Richard Costas had gone to see the Very Large Array, and was very impressed. By luck he even got to film them moving one of the 27 telescopes. Krystal Raines bought a DVD that she thought people might like to see. Jerry Pournelle wrapped up the "Iron Man" critiquing for now, saying he had liked it a lot, particularly for "the way they found 35-year-old Gwyneth Paltrow to be an ingenue … but then she’s probably one of the best actresses in the business."

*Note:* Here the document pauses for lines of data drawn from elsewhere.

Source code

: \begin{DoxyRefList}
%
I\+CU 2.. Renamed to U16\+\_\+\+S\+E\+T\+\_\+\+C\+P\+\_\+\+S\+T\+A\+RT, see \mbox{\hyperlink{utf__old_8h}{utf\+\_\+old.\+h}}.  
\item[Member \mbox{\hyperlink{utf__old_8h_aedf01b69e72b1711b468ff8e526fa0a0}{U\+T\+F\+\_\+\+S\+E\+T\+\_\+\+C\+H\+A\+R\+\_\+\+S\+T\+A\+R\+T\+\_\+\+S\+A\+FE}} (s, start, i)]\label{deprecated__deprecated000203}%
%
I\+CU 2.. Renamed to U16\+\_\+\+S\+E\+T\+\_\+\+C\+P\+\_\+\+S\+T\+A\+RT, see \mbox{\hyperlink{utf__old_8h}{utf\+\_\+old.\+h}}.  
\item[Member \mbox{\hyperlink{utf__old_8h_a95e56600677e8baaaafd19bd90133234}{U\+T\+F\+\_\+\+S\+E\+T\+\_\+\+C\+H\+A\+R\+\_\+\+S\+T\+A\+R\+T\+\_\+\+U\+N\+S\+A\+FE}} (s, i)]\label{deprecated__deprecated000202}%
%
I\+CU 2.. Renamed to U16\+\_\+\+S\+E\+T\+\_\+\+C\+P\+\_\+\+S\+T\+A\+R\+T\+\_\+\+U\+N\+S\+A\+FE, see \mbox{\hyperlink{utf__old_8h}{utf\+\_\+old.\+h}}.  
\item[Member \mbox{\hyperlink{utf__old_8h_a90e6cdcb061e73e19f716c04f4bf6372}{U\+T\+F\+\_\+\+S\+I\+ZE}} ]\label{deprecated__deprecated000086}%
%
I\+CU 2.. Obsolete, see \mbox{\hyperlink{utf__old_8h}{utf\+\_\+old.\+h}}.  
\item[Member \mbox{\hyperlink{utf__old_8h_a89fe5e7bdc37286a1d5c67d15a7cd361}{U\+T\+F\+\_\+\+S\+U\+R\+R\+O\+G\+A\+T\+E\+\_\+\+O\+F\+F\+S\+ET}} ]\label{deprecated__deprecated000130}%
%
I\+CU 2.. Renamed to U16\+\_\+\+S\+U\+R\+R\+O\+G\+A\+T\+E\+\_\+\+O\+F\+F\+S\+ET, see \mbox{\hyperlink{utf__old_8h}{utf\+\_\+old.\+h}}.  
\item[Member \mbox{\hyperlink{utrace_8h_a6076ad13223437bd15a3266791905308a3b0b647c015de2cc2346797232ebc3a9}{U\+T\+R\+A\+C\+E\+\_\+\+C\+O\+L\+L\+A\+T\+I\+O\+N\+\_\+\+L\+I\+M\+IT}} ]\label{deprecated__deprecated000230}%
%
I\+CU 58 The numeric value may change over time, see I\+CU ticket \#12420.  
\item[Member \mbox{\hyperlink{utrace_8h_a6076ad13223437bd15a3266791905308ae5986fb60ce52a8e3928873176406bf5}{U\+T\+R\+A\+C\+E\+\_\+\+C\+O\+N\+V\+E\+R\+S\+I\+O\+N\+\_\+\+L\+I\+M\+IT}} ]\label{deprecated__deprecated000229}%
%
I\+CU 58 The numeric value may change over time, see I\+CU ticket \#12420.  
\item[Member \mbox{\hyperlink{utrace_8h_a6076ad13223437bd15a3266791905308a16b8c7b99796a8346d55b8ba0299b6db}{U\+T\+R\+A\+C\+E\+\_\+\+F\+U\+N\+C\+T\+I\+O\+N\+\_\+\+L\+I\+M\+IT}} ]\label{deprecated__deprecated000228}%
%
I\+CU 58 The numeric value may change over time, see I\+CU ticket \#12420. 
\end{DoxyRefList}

Faanish Committee Reports: We still couldn’t shake the "Iron Man" references, as Doug reported that Sarcos Inc. has built an exoskeleton which can multiply its wearer’s strength and endurance 20 times, and yet weighs only 150 pounds. Charles had received an article from Greg Bilan about a Swiss pilot named Yves Rossy who jumped from a plane, using a jet-powered wing to fly solo and perform stunts over the Alps. "That was to impress the girls," Rossy said afterwards. Dan McCarthy was impressed by the film footage he saw on TV, which really looked like a flying man. His flight time was nine minutes, much more than you can get with a JetPack. Hare Hobbs had an addendum to a previous report, that safety in stock car collisions has been helped by a sort of artificial rock, made the same way as styrofoam. Your humble Scribe noted that Honda’s ASIMO robot had been programmed to conduct at a recent concert of the Detroit Symphony Orchestra. This would make it the first robot to perform in public with an orchestra, that is if you don’t count Anthony Daniels or Glenn Gould.
Miscellaneous: Milt asked the assemblage to recommend humane ways for dealing with gophers. Your humble Scribe suggested, "Watch ‘Caddyshack.’" Charles Lee Jackson, the Second told the room, "Don’t forget, elections are coming next month." Marcia noted that while we had no program tonight, that for the 22nd will be a showing by Tom Safer of cartoons about pirates and sailors, while Michelle will have a program for us on the 29th, a presentation of "The JPL Story."
And with that, there was no place to go but out, so we did that, adjourning at 2130.